I believe that the best way to change your life for the better is to change yourself, and that’s where I’ve always started. I hope to inspire others who might doubt that they can change their lives.

Please feel free to contact me through the comments if you have any questions or would like to share your own personal epic.

Fight on, Brave Warriors!

- (**

7 Responses leave one →
  1. October 24, 2011

    Nice

  2. July 26, 2012

    Good job Khaled and keep up the great work.

    Phalakone
    Phalakone Mysay recently posted..[Video] What is the Paleo Diet in simple words?

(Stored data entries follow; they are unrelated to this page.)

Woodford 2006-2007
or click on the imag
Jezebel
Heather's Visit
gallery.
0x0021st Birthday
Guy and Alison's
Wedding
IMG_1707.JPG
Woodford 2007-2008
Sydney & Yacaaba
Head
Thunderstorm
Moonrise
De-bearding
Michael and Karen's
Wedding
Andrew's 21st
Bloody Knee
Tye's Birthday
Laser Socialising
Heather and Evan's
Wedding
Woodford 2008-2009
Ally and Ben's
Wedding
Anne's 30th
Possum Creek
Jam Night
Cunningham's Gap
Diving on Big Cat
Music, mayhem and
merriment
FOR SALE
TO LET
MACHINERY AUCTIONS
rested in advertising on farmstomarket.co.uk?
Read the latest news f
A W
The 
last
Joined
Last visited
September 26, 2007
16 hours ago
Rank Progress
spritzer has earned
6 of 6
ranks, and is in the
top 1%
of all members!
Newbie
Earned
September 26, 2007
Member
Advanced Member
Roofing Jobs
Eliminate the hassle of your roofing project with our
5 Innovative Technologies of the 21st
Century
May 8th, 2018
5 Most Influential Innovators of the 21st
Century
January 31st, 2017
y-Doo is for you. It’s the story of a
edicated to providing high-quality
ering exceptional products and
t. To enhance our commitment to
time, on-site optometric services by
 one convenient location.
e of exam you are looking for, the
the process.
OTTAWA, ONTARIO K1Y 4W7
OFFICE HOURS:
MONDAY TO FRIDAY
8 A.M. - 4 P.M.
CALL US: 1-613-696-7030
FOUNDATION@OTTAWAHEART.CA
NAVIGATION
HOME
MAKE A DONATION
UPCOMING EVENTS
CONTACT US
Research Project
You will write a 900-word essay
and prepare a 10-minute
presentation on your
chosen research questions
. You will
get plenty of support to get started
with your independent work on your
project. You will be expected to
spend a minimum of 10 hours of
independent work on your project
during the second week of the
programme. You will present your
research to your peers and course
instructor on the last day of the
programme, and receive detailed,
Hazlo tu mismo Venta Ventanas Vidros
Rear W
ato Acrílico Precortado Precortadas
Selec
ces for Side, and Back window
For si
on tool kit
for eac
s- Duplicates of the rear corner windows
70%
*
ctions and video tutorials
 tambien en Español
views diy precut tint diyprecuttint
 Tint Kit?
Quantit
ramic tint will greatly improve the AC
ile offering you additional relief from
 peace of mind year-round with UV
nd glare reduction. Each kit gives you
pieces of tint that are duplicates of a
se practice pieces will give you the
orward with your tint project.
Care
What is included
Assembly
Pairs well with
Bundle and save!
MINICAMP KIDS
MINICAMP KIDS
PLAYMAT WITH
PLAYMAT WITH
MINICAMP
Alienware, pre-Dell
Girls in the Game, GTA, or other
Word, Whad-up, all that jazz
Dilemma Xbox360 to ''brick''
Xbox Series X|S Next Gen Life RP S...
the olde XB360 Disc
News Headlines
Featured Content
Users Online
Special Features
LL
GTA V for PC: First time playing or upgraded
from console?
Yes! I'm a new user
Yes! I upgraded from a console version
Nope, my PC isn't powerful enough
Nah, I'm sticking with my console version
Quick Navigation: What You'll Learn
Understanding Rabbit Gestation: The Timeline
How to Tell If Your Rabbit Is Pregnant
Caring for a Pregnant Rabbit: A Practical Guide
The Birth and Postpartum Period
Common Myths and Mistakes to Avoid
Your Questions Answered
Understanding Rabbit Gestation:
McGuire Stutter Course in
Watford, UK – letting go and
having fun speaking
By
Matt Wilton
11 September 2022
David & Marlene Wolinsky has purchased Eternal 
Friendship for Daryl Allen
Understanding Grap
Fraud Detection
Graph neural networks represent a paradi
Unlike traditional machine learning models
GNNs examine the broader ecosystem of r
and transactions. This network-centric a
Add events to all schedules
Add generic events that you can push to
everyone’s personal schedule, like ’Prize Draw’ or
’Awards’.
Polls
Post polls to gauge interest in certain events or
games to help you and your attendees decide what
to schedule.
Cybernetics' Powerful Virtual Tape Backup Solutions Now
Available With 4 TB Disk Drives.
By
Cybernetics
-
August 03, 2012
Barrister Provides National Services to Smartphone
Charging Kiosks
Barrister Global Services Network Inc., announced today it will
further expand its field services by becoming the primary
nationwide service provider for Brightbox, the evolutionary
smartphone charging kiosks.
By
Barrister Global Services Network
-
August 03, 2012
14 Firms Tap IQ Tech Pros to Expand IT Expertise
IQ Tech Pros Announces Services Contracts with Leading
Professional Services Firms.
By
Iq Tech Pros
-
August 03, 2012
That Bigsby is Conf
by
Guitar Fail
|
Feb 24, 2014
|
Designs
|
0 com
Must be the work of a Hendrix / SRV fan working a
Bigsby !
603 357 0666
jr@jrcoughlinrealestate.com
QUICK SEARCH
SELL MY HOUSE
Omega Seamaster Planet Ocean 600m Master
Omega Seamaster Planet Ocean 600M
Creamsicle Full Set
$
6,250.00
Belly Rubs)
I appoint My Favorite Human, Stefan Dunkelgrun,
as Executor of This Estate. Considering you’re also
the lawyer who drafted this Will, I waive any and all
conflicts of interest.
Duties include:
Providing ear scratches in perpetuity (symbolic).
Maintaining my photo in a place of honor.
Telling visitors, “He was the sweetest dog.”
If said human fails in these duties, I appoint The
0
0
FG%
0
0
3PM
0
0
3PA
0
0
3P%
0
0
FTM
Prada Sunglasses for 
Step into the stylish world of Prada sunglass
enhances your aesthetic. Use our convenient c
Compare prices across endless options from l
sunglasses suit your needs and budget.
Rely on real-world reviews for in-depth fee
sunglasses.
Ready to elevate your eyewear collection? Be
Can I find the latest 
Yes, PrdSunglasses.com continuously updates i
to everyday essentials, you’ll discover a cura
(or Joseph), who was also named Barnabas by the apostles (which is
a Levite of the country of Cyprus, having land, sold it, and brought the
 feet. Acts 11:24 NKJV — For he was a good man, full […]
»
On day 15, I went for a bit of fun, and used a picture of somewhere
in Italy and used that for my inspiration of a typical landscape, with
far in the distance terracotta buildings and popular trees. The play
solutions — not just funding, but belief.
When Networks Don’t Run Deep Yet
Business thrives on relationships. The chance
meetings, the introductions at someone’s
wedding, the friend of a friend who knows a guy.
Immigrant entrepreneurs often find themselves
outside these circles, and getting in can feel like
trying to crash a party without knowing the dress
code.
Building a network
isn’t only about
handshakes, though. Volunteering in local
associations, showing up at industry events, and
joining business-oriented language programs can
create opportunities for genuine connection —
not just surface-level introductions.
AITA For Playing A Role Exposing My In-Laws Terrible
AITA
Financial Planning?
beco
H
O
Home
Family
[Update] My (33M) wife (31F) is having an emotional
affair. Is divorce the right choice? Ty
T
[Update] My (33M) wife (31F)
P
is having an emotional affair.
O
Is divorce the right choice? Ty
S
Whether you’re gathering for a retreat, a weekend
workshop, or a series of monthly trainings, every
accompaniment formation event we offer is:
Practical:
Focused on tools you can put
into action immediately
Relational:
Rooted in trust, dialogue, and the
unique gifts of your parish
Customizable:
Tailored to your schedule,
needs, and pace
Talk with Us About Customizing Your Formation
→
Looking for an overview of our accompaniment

  3. cheryl Palen permalink
    September 17, 2012

    True warriors are in our armed services.

    • September 17, 2012

      Thanks for your comment Cheryl. While I understand where you’re coming from, and I grant that US military servicepeople do much for our country that I am grateful for, I believe that the traits of a Spiritual Warrior are not related to what uniforms or medals a person wears. Certainly there are ‘true warriors’ in our armed services, but there are also people with no personal aspirations to heroism or spiritual development. My friends in the armed services have made clear to me that many of their fellow servicemen and women see it as just a job, unique but with no moral or spiritual implications. That has to come from within, and can manifest in the army just as easily (or rarely) in our public schools.

      The ideals of Warriorship I aspire to are best understood in reference to Chogyam Trungpa’s Shambhala Warrior, and they have nothing to do with being part of any organization, military or otherwise. They are purely personal. Since the word ‘warrior’ is not owned by the US military, I feel no compunctions in using it the way I do.

      • Karen permalink
        September 21, 2012

        Thank you, Khaled, for your thoughtful response to Cheryl’s comment. Your words clarified my unspoken reaction to her rote and unrealistic description of all servicemen.